:: TEXT UNDER STUDY ::

Explorers Dreamers and Thieves by Carolina Orloff

Explorers Dreamers and Thieves by Carolina Orloff

Author:Carolina Orloff
Language: eng
Format: epub
Tags: Explorers;Dreamers and Thieves;Selva Almada;Rita Indiana;Josefa Sánchez Contreras;Philippe Sands;Juan Gabriel Vásquez;Gabriela Wiener;charco press
Publisher: Charco Press
Published: 2024-03-19T12:38:03+00:00


The Europeans were also interested in other objects. Artefacts from Tierra del Fuego were gathered and deposited in museums and places of research, including the British Museum, in London. Somewhere I read that the objects included human remains, and that they were kept, even today, in various locations around London.

I reached out to the Museum, to enquire about the holdings. Curators responded positively, with utmost transparency. They shared papers that summarised what they had on Tierra del Fuego and Patagonia. They gave details of different Indigenous communities – the Yahgan of the Beagle Channel and southern islands, the Selk’nam of the main island of Tierra del Fuego. They provided information about voyages, donations, and donors. They passed on a complete list of holdings, several hundred objects from Tierra del Fuego, gathered by intrepid voyagers I was taught about during childhood. They included Captain James Cook, and sailors and passengers on HMS Beagle. I wondered if the holdings included the ‘gifts’ offered by Jemmy Button to Captain Fitzroy.

:::
:: RECORDS SHOWN ::

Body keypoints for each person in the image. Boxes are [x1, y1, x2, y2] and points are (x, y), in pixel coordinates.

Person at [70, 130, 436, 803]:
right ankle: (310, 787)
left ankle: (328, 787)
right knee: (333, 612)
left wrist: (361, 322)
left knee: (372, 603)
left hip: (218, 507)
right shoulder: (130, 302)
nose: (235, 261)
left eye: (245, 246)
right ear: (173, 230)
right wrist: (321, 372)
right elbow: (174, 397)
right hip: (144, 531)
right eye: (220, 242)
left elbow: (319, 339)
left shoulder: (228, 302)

:::

*QUESTIONS TO ANSWER*.
1. List every person named in the two narrative paragraphs of the excerpt on Tierra del Fuego.
2. Answer these questions on the excerpt on Tierra del Fuego, one line each:
(a) Which company is given as the publisher?
(b) Which Indigenous community is linked to the Beagle Channel and southern islands?
(c) About how many objects from Tierra del Fuego were on the list of holdings?
3. Carry the excerpt on Tierra del Fuego forward from its final sentence.
The rows have no connection to the excerpt on Tierra del Fuego.

*RESPONSES TO THE TASKS*.
1. Captain James Cook, Jemmy Button, Captain Fitzroy

2.
(a) Charco Press
(b) The Yahgan
(c) Several hundred

3.
The reported human remains were not among these holdings. It seemed that some from Tierra del Fuego were held at the Royal College of Surgeons – a ‘Calvaria, young adult, from Tierra del Fuego’ – and the Natural History Museum – a ‘thin section cranial’ from Ushuaia Bay, Tierra del Fuego, Argentina. The Natural History Museum separated from the British Museum in 1963. Curators at the Human Remains Department confirmed that around thirty items from Tierra del Fuego were held in their collection, including remains from the first voyage of HMS Beagle. Over at the Royal College of Surgeons, a catalogue from 1907 recorded fifteen remains, including the ‘skeleton of a female native from Tierra del Fuego’ and the ‘skull of a male Fuegian… Found in 1879, buried in an old shell-heap near Ushwaia… “a remarkably tall man”… Yahgan’. Today, the only object that remained was a cranium. Who knew what became of the rest. Destroyed in 1941, when London was bombed by the Luftwaffe? Transferred to the Natural History Museum? A visit was restricted to descendants or those engaged in scientific research. Whether this was due to the special sensitivity that attached to human remains, or because information about the circumstances in which they were obtained was problematic, I did not know.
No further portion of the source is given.